The powers are, therefore, to be exercised to prevent miscarriage of justice and to prevent abuse of process of law by the authorities indiscriminately making pre-arrest of the accused persons. In entertaining such a petition under Article 226, the High Court is supposed to balance the two interests. On the one hand, the Court is to ensure that such a power under Article 226 is not to be exercised liberally so as to convert it into Section 438 Cr.P.C. proceedings, keeping in mind that when this provision is specifically omitted in the State of Uttar Pradesh, it cannot be resorted to as back door entry via Article 226. On the other hand, wherever the High Court finds that in a given case if the protection against pre-arrest is not given, it would amount to gross miscarriage of justice and no case, at all, is made for arrest pending trial, the High Court would be free to grant the relief in the nature of anticipatory bail in exercise of its power under Article 226 of the Constitution.
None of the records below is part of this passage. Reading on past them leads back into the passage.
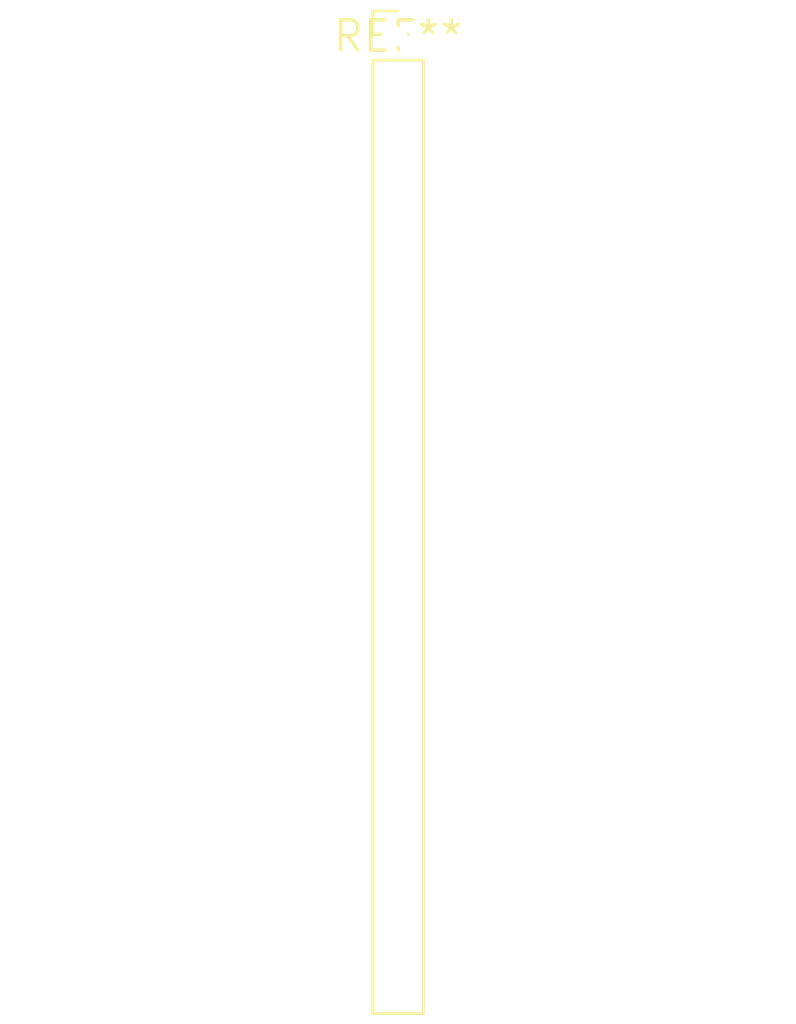
<source format=kicad_pcb>
(kicad_pcb (version 20240108) (generator pcbnew)

  (general
    (thickness 1.6)
  )

  (paper "A4")
  (layers
    (0 "F.Cu" signal)
    (31 "B.Cu" signal)
    (32 "B.Adhes" user "B.Adhesive")
    (33 "F.Adhes" user "F.Adhesive")
    (34 "B.Paste" user)
    (35 "F.Paste" user)
    (36 "B.SilkS" user "B.Silkscreen")
    (37 "F.SilkS" user "F.Silkscreen")
    (38 "B.Mask" user)
    (39 "F.Mask" user)
    (40 "Dwgs.User" user "User.Drawings")
    (41 "Cmts.User" user "User.Comments")
    (42 "Eco1.User" user "User.Eco1")
    (43 "Eco2.User" user "User.Eco2")
    (44 "Edge.Cuts" user)
    (45 "Margin" user)
    (46 "B.CrtYd" user "B.Courtyard")
    (47 "F.CrtYd" user "F.Courtyard")
    (48 "B.Fab" user)
    (49 "F.Fab" user)
    (50 "User.1" user)
    (51 "User.2" user)
    (52 "User.3" user)
    (53 "User.4" user)
    (54 "User.5" user)
    (55 "User.6" user)
    (56 "User.7" user)
    (57 "User.8" user)
    (58 "User.9" user)
  )

  (setup
    (pad_to_mask_clearance 0)
    (pcbplotparams
      (layerselection 0x00010fc_ffffffff)
      (plot_on_all_layers_selection 0x0000000_00000000)
      (disableapertmacros false)
      (usegerberextensions false)
      (usegerberattributes false)
      (usegerberadvancedattributes false)
      (creategerberjobfile false)
      (dashed_line_dash_ratio 12.000000)
      (dashed_line_gap_ratio 3.000000)
      (svgprecision 4)
      (plotframeref false)
      (viasonmask false)
      (mode 1)
      (useauxorigin false)
      (hpglpennumber 1)
      (hpglpenspeed 20)
      (hpglpendiameter 15.000000)
      (dxfpolygonmode false)
      (dxfimperialunits false)
      (dxfusepcbnewfont false)
      (psnegative false)
      (psa4output false)
      (plotreference false)
      (plotvalue false)
      (plotinvisibletext false)
      (sketchpadsonfab false)
      (subtractmaskfromsilk false)
      (outputformat 1)
      (mirror false)
      (drillshape 1)
      (scaleselection 1)
      (outputdirectory "")
    )
  )

  (net 0 "")

  (footprint "PinHeader_1x21_P2.00mm_Vertical" (layer "F.Cu") (at 0 0))

)

</source>
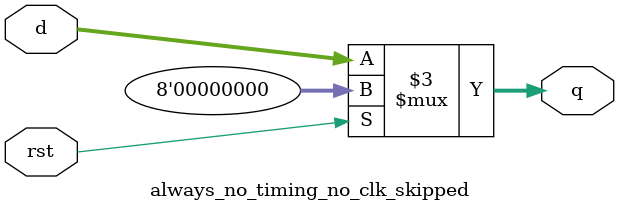
<source format=sv>
module always_no_timing_no_clk_skipped(
  input logic rst,
  input logic [7:0] d,
  output logic [7:0] q
);
  // No timing control and no `clk` net to fall back to.
  always begin
    if (rst) q <= 8'h00;
    else q <= d;
  end
endmodule

</source>
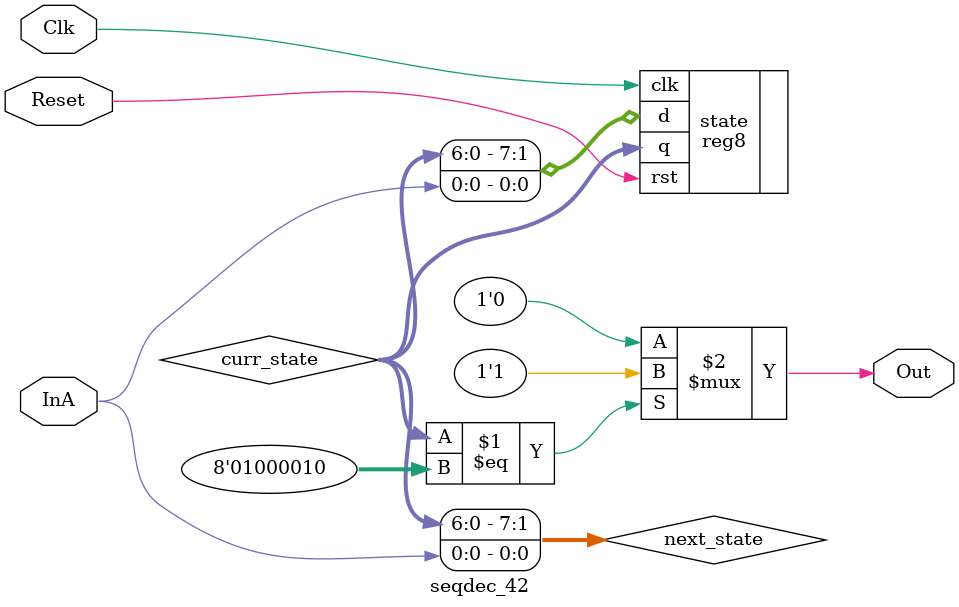
<source format=v>
module seqdec_42(InA, Clk, Reset, Out);

    //ID number is 9076575597
    input InA, Clk, Reset;
    output Out;

    wire [7:0] next_state, curr_state;

    reg8 state (.q(curr_state), .d(next_state), .clk(Clk), .rst(Reset));

    assign Out = (curr_state == 8'b01000010) ? 1'b1 : 1'b0;
    assign next_state = {curr_state[6:0], InA};

endmodule

</source>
It is again clarified that this power has to be exercised sparingly in those cases where it is absolutely warranted and justified.” (Emphasis added) 17. In view of the above judgments as well as arguments advanced, we do not find any reason to interfere with the F.I.R. and there is no averment that police is not following law or is going to make any arbitrary and illegal arrest of petitioner. No case of gross miscarriage is pleaded or demonstrated. Hence protection under Article 226 as prayed cannot be directed. 18. In the result, there is no ground to quash F.I.R. and this Court also finds that no interim order staying arrest of petitioner is justified. Writ petition is accordingly dismissed.